My friend, i made it with Euler's formula and the answer it's right, but i think the demonstration whene you multiply all the factors is incomplete, it really is a long multiplication.
I agree with the last comment: the final product is a bit more complicated. There are many other pesky terms.
If you set a_n = z^n + 1/z^n it is easy to check that there are only 6 different values of a_n. In increasing order of n: 1, -1, -2, -1, 1, 2. the remainder of the division of 2024 by 6 is 2 so a_2024=a_2=-1.
A complex approach works very well too and is pretty fast. But I do like your approach and the fact that, even though z must be a complex number (the sum of a real number and its reciprocal has a minimum of 2), you don't need to use complex number to find the answer.
Great question! As always, I learned a lot watching your videos.
I think there is something missing from that proof. Why do you assume you can factorize z^2024 + 1/z^2024 as ( z^1024 + 1/z^1024)( z^512 + 1/z^512)( z^256 + 1/z^256)(....)?

## Data provided
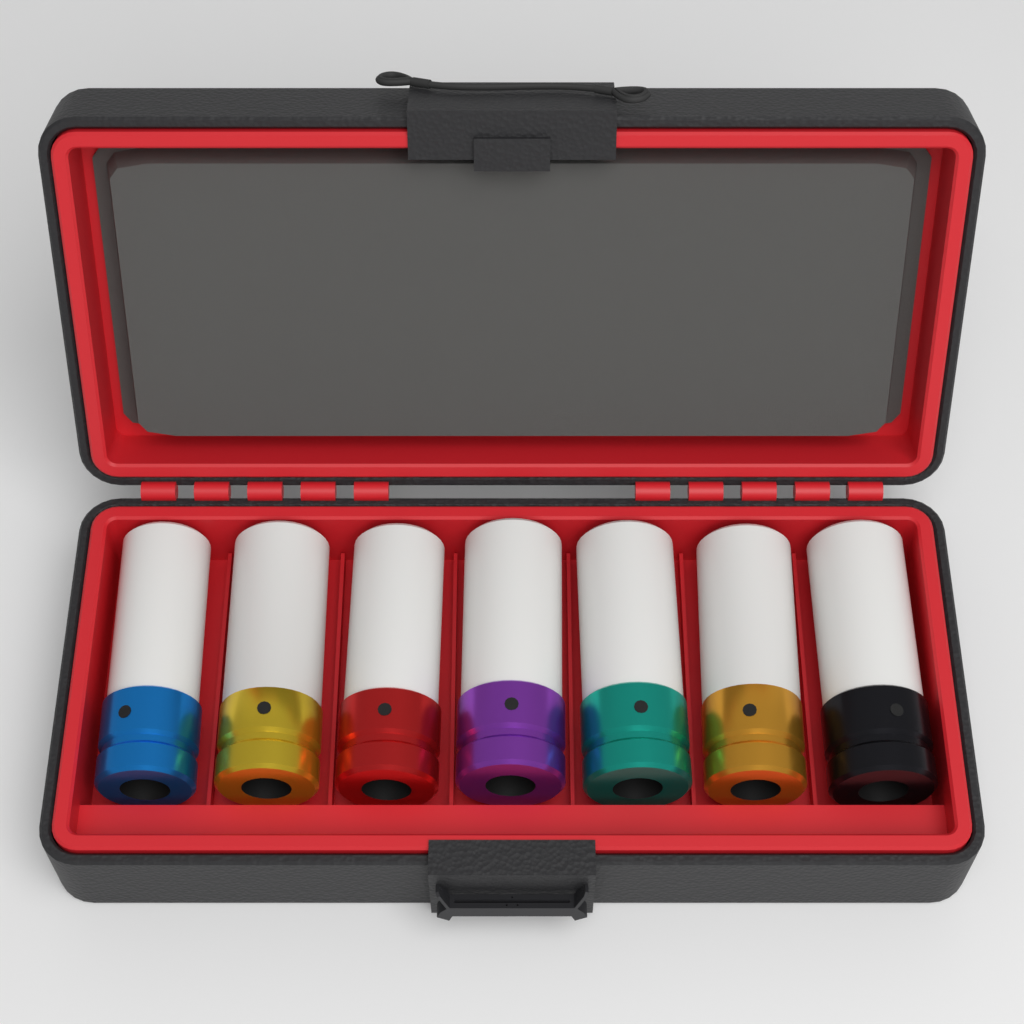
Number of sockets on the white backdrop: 7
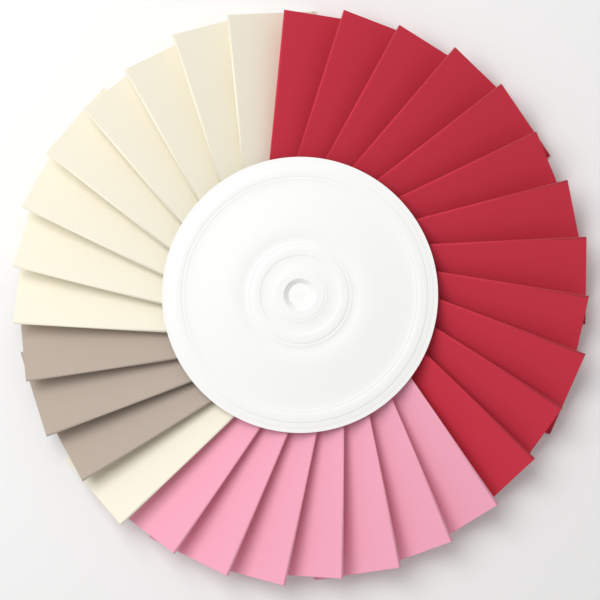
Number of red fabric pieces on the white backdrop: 12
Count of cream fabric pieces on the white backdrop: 9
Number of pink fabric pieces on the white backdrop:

## Objectives
a: Answer these questions using the forum thread above:
(i) According to the thread, how many different values does a_n take when a_n = z^n + 1/z^n?
(ii) What remainder does the thread give for the division of 2024 by 6?
(iii) What minimum does the thread state for the sum of a real number and its reciprocal?
b: Reproduce the part of the forum thread that opens with the words containing "A complex approach" and closes with "z^256 + 1/z^256)(....)?".

## Answers below
a:
(i) 6
(ii) 2
(iii) 2

b:
A complex approach works very well too and is pretty fast. But I do like your approach and the fact that, even though z must be a complex number (the sum of a real number and its reciprocal has a minimum of 2), you don't need to use complex number to find the answer.
Great question! As always, I learned a lot watching your videos.
I think there is something missing from that proof. Why do you assume you can factorize z^2024 + 1/z^2024 as ( z^1024 + 1/z^1024)( z^512 + 1/z^512)( z^256 + 1/z^256)(....)?